*Aim of the task*
Rewrite the lines of these entries, swapping "Contact person" for "Event contact" and keeping everything else the same. Omit the pictures from your answer.

Data pulled from a collection
-- Opening Marker --

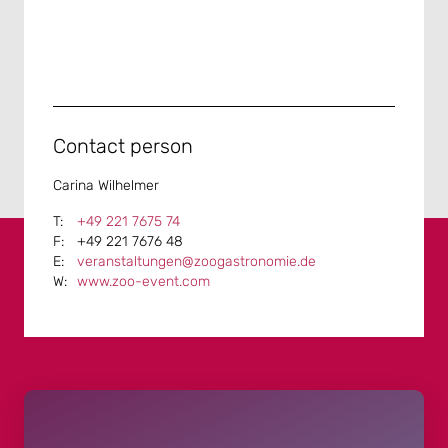
Contact person
Carina Wilhelmer
+49 221 7675 74
+49 221 7676 48
veranstaltungen@zoogastronomie.de
www.zoo-event.com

-- Closing Marker --

*Exercise response*
Event contact
Carina Wilhelmer
+49 221 7675 74
+49 221 7676 48
veranstaltungen@zoogastronomie.de
www.zoo-event.com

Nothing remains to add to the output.